**Task instructions:** Which lines of the entries below run from the one holding "recycling charge." to the one holding "OtterBox Soft Touch Series for Apple AirPods (3rd", inclusive? Set down exactly those lines and no others.

**Records provided:**
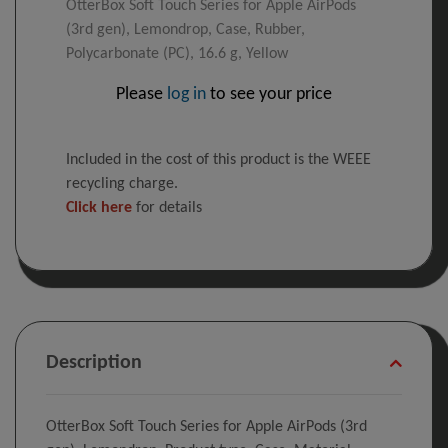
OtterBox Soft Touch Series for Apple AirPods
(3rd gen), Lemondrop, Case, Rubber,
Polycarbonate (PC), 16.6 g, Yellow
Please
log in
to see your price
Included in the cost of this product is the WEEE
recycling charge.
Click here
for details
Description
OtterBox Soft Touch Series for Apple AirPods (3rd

...

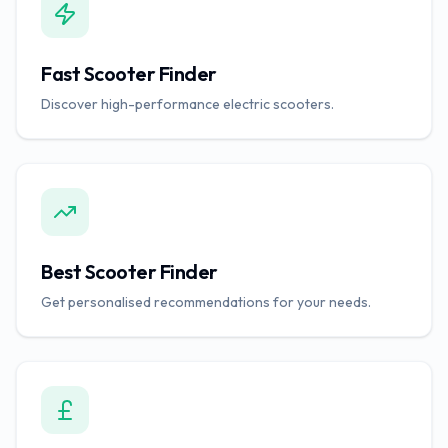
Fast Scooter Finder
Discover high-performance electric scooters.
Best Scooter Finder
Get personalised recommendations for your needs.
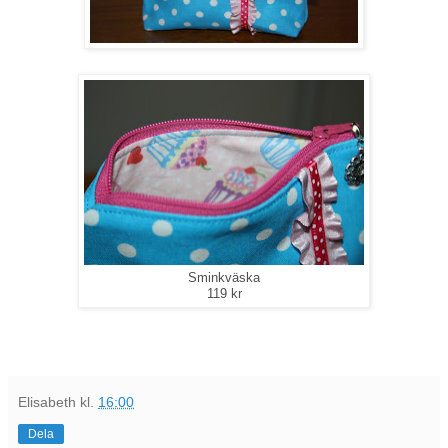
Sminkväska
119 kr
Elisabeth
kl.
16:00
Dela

**Exercise result:**
recycling charge.
Click here
for details
Description
OtterBox Soft Touch Series for Apple AirPods (3rd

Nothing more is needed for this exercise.